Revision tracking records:

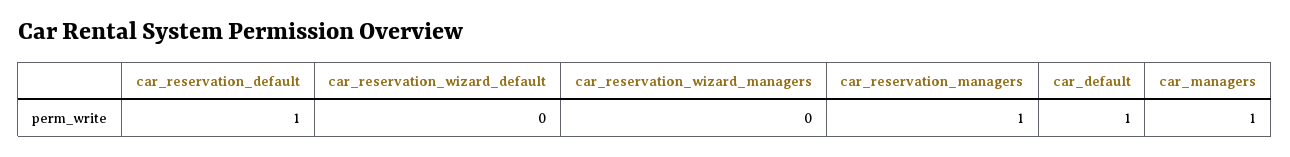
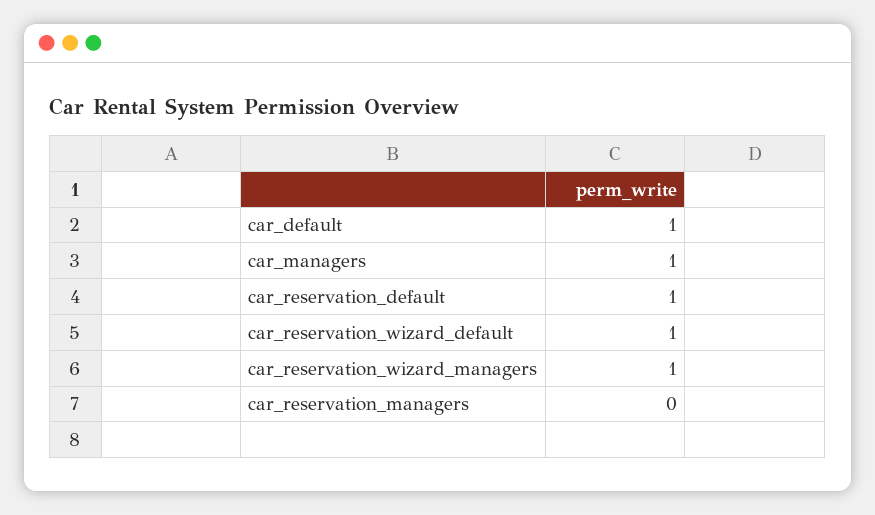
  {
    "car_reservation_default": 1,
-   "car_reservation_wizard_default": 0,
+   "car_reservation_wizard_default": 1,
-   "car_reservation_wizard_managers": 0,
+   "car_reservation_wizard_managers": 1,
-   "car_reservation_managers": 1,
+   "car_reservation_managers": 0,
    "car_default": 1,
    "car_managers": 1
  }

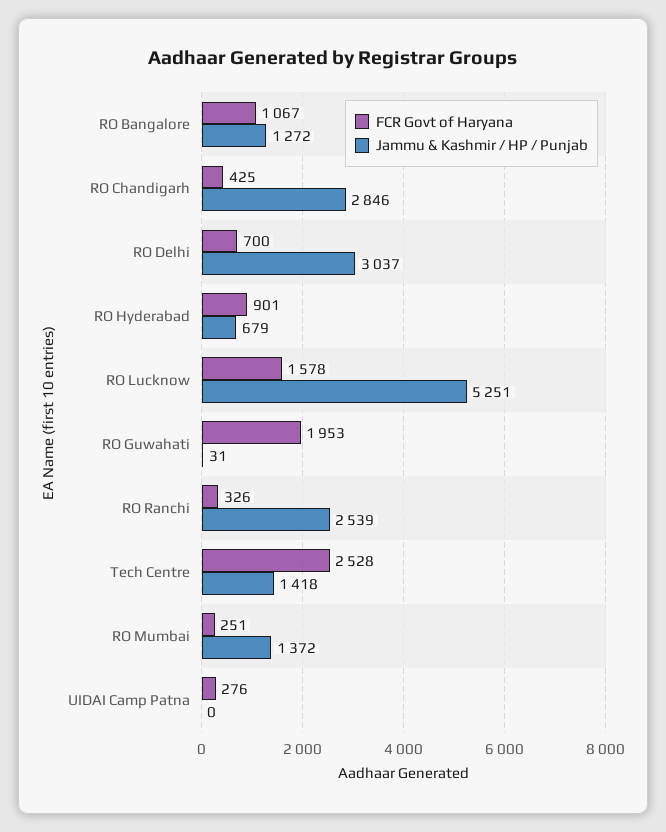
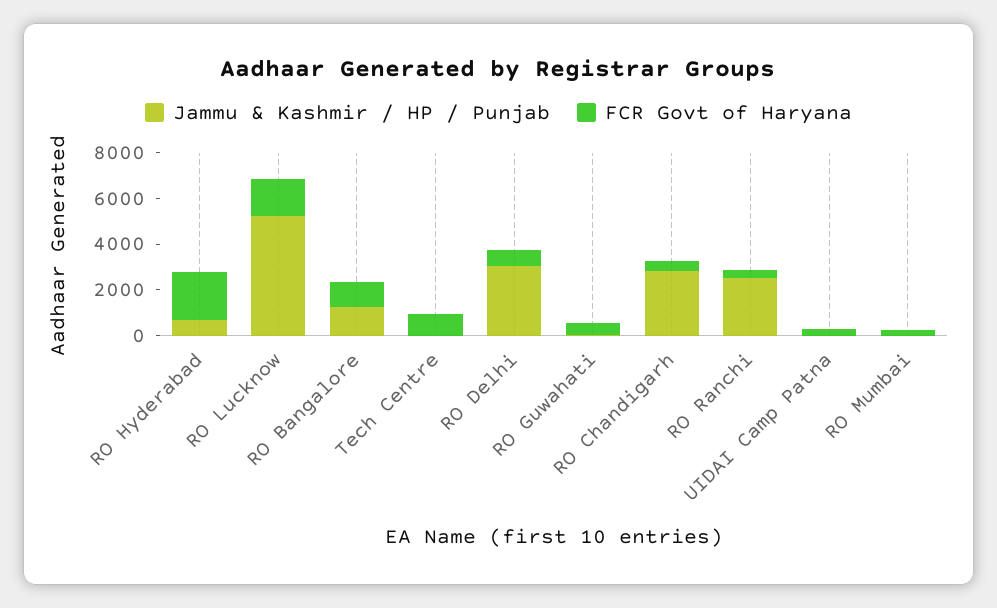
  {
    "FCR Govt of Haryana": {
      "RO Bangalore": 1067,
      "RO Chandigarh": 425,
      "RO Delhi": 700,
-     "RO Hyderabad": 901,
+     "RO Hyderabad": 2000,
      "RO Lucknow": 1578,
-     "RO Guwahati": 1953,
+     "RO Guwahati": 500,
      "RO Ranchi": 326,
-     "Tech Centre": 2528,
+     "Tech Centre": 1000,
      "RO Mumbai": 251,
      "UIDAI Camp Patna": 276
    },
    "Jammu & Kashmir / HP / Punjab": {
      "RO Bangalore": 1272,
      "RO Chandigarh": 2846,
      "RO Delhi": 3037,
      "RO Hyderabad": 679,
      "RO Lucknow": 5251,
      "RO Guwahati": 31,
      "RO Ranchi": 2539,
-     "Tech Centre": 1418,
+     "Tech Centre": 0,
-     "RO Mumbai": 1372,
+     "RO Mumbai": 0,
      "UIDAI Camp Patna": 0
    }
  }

--

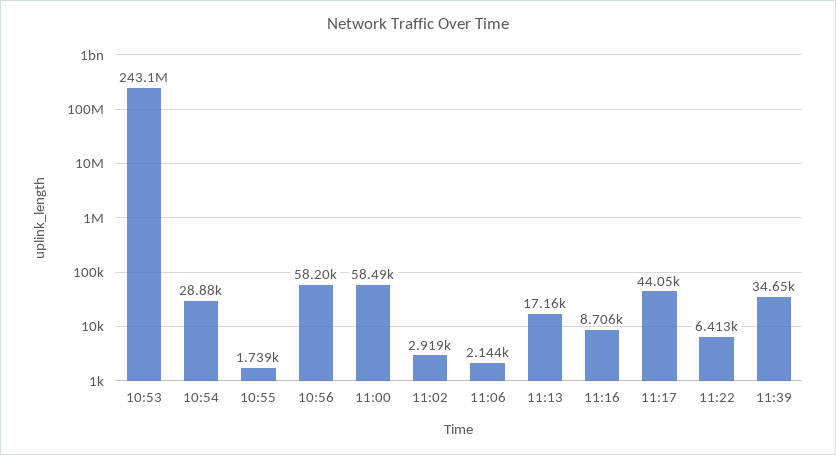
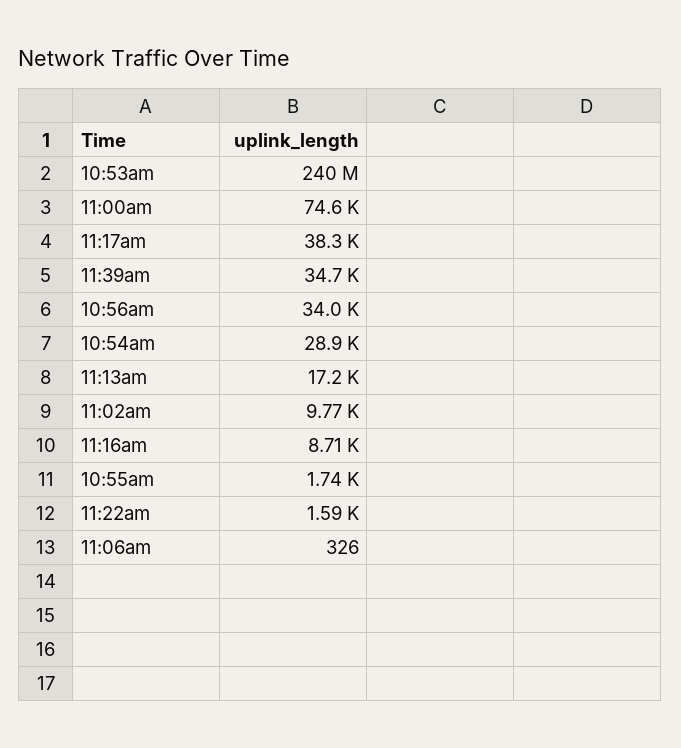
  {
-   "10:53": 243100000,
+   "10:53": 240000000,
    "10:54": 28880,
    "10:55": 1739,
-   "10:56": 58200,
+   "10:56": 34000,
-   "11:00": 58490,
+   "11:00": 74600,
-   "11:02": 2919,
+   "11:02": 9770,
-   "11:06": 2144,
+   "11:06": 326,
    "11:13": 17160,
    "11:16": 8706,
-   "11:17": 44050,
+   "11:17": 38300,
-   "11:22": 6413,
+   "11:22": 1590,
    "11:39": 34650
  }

## EXERCISE AIM
Out of the data above, return each line where the word "Camp" can be found.

## ANSWER
      "UIDAI Camp Patna": 276
      "UIDAI Camp Patna": 0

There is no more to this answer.